§ Text section
Each lab station has a PC microcomputer running the Windows XP operating system and timing, data acquisition and control circuits for sampling, storage, display, and control. In addition, a digital oscilloscope is used for rapid viewing of waveforms.

In performing the laboratory exercises, students will work in groups of 2. Please stay with the same lab partner throughout the semester. Two weeks after the scheduled date of the laboratory exercise, one lab partner will turn in to the TA a full lab report and the other lab partner will turn in to the TA only the answers to the question section. This will alternate so that by the end of the semester each lab partner will have written complete reports for five laboratory exercises and the answers to the question sections for the other five lab reports. (The lowest full lab report grade and the lowest question section grade will be dropped.) The full lab reports are expected to be complete technical reports understandable to an EECS upper division student who has not taken the course.

The two midterm exams and the final exam will not only cover the principles and techniques covered in the laboratory exercises and the class lectures, but will also pose problems that require new designs involving those principles and techniques.

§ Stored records
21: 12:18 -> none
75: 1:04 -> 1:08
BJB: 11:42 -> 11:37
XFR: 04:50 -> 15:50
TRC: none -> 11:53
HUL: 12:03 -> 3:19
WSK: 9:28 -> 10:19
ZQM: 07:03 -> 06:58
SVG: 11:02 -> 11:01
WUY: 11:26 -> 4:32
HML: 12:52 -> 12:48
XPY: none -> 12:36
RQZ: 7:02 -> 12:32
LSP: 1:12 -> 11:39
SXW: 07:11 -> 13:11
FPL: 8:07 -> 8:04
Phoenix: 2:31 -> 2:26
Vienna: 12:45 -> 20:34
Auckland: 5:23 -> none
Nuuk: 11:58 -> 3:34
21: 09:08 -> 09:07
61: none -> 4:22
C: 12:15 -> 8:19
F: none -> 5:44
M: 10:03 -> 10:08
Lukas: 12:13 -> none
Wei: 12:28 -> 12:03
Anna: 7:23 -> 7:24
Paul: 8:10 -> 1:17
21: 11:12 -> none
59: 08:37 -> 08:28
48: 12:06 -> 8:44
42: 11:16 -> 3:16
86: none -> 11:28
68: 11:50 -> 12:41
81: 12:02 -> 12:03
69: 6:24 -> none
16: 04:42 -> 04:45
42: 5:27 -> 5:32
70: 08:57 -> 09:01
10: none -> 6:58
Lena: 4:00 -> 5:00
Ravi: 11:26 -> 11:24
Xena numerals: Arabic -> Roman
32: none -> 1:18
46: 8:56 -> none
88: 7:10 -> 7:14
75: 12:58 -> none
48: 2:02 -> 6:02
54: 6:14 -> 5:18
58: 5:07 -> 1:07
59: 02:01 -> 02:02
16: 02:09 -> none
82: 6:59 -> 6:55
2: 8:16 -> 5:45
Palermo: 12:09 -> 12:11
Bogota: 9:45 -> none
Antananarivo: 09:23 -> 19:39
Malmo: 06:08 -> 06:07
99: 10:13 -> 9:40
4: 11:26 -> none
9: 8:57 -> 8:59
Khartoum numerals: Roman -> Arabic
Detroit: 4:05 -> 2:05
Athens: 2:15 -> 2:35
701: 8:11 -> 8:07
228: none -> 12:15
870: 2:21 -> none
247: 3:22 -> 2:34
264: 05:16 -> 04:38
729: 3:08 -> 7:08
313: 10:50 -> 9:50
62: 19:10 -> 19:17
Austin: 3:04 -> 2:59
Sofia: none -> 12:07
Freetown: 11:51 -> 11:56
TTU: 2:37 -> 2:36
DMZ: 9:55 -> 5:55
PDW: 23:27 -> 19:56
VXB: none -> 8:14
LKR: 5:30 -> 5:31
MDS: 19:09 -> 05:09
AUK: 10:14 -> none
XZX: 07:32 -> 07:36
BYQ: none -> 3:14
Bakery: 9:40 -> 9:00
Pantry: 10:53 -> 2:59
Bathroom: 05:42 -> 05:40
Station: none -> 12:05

§ Exercise objective
Reproduce the passage of the lab course text that begins with the words "The two midterm" and ends with "principles and techniques.".

§ Output of the exercise
The two midterm exams and the final exam will not only cover the principles and techniques covered in the laboratory exercises and the class lectures, but will also pose problems that require new designs involving those principles and techniques.